### Objective
Please reproduce the lines below verbatim, starting at the line containing "name author: Ruhland in Engl." and ending at the line containing "name author: Benth. ex Boiss.", both included.

### Records to use

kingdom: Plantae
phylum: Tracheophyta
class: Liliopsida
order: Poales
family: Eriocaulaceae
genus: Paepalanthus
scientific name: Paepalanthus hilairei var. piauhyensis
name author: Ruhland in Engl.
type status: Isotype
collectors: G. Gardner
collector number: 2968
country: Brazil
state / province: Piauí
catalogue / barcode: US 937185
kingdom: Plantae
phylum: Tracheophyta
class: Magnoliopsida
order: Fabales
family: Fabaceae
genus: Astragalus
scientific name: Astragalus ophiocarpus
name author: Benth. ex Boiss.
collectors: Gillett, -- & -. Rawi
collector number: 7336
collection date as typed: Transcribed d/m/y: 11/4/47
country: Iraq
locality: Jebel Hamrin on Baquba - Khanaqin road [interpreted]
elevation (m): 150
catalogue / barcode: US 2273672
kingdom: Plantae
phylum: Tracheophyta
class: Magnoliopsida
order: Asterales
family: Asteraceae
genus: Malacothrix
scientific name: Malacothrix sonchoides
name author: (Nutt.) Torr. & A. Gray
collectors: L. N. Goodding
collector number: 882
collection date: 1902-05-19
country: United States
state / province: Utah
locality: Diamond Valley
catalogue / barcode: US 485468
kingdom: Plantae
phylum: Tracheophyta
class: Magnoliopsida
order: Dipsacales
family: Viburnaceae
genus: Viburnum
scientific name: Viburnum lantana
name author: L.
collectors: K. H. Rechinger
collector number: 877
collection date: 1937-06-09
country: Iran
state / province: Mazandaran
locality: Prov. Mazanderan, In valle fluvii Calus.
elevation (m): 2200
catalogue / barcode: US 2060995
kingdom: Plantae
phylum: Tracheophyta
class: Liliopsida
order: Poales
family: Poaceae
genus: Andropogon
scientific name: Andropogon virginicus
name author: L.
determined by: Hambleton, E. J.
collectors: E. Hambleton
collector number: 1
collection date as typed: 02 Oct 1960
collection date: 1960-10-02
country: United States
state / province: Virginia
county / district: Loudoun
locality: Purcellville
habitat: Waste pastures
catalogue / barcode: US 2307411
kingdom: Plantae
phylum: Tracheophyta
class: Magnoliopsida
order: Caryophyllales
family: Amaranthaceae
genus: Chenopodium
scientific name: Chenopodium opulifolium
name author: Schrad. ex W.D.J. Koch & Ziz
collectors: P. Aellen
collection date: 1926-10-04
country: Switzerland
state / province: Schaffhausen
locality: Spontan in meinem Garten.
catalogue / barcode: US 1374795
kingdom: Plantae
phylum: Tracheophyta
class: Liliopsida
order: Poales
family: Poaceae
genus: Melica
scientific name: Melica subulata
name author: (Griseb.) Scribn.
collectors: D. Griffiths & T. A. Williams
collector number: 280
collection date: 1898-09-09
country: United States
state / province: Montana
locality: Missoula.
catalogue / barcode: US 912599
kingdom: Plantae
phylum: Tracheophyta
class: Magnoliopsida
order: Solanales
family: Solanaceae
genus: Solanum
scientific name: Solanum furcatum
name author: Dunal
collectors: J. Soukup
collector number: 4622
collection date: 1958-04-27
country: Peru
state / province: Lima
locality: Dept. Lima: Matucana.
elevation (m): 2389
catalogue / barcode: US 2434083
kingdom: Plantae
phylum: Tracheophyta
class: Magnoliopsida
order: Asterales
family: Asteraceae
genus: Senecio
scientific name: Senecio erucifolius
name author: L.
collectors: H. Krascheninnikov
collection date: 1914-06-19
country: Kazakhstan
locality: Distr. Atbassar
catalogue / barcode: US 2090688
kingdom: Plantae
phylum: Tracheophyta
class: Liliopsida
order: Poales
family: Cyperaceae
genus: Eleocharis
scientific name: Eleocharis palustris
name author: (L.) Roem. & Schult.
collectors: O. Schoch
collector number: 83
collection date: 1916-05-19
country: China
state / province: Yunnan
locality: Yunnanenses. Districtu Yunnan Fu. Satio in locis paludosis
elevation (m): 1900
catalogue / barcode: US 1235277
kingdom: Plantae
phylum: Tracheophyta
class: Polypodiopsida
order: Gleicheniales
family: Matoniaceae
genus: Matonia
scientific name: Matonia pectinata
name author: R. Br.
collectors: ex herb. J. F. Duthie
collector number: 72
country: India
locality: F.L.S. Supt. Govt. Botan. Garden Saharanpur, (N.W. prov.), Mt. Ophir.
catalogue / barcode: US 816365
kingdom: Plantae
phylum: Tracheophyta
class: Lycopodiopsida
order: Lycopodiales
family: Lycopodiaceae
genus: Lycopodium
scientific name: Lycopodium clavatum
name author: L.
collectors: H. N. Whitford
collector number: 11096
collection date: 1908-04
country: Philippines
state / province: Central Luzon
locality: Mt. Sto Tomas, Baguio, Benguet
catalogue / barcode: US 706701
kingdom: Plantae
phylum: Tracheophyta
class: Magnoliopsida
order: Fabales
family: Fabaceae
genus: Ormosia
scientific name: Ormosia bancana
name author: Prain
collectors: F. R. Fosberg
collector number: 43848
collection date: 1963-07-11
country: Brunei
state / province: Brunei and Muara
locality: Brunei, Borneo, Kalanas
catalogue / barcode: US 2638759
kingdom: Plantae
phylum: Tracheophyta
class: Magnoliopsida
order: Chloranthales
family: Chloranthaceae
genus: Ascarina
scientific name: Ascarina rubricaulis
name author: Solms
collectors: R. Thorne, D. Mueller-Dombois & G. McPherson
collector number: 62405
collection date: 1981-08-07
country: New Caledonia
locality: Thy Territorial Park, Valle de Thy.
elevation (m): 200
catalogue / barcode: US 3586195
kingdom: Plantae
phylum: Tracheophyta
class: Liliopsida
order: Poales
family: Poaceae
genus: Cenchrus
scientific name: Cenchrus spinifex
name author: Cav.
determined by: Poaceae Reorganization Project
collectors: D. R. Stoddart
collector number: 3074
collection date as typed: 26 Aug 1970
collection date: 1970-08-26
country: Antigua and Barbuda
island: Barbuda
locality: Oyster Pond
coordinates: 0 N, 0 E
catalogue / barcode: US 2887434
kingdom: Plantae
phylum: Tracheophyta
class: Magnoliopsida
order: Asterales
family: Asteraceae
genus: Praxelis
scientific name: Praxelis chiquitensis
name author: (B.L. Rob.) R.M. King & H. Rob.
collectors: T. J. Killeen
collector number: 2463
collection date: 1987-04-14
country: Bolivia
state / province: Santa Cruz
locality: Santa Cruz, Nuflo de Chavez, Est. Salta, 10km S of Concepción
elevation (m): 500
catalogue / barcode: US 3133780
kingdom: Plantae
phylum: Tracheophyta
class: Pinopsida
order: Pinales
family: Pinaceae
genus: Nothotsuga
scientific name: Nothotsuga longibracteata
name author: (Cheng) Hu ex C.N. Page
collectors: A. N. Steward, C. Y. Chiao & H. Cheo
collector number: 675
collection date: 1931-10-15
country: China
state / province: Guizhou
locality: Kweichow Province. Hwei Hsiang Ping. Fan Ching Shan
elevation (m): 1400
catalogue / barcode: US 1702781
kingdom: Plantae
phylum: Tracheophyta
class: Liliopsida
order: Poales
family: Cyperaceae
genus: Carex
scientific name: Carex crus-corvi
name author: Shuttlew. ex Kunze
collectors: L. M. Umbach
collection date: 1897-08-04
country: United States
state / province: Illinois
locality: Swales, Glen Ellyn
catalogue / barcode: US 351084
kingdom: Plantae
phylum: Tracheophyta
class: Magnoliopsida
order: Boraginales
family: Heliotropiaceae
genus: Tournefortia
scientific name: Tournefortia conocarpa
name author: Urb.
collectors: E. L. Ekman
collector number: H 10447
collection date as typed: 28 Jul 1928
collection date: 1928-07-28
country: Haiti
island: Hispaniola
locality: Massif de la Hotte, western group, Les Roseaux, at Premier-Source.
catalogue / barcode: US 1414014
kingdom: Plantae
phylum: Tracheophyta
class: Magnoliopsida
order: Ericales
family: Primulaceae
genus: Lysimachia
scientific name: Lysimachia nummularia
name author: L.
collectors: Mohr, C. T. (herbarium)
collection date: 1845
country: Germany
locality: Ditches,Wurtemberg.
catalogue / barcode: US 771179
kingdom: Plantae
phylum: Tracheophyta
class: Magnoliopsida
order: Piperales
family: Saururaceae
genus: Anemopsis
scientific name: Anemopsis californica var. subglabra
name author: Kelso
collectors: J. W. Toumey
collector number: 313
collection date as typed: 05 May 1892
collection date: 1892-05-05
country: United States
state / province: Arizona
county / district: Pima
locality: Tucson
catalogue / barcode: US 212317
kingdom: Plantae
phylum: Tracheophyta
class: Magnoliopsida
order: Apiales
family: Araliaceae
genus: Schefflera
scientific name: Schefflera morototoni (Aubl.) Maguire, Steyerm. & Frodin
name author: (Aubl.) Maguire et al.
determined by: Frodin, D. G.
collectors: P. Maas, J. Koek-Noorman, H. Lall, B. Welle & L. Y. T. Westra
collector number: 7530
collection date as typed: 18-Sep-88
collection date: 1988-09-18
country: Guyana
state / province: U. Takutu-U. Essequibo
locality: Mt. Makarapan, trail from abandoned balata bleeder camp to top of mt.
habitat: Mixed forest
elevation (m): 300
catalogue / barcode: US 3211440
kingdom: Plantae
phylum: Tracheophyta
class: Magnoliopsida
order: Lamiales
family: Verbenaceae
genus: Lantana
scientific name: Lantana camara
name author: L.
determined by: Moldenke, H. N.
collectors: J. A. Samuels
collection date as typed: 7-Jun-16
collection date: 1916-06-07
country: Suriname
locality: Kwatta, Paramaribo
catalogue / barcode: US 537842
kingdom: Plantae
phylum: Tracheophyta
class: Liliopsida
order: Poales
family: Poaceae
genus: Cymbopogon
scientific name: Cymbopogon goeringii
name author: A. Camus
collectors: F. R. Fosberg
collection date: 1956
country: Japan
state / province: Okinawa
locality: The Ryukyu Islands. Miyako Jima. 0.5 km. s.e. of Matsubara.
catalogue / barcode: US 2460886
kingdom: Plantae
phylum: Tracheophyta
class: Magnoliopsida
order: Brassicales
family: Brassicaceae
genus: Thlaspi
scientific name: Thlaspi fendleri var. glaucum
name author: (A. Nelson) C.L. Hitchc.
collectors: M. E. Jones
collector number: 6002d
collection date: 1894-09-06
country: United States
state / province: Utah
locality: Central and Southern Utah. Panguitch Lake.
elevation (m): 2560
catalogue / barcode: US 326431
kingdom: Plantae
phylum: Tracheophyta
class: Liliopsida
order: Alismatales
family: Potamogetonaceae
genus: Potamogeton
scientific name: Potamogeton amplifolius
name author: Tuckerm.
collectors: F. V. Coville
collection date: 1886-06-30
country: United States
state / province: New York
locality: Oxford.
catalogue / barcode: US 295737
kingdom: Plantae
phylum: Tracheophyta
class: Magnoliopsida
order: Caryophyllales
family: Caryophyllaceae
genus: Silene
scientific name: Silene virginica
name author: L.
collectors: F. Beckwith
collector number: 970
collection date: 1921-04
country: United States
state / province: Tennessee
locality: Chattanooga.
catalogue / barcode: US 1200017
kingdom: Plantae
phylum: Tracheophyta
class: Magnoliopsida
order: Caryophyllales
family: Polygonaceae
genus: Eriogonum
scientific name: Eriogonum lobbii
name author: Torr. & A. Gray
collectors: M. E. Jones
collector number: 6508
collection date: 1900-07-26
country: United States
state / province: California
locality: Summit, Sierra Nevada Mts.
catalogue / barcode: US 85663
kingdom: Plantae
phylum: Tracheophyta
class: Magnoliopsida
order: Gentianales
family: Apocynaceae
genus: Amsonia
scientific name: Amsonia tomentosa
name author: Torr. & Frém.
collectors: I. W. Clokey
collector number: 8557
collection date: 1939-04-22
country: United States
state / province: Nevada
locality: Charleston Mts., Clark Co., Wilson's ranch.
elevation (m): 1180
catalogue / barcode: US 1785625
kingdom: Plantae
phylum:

### Completed exercise
name author: Ruhland in Engl.
type status: Isotype
collectors: G. Gardner
collector number: 2968
country: Brazil
state / province: Piauí
catalogue / barcode: US 937185
kingdom: Plantae
phylum: Tracheophyta
class: Magnoliopsida
order: Fabales
family: Fabaceae
genus: Astragalus
scientific name: Astragalus ophiocarpus
name author: Benth. ex Boiss.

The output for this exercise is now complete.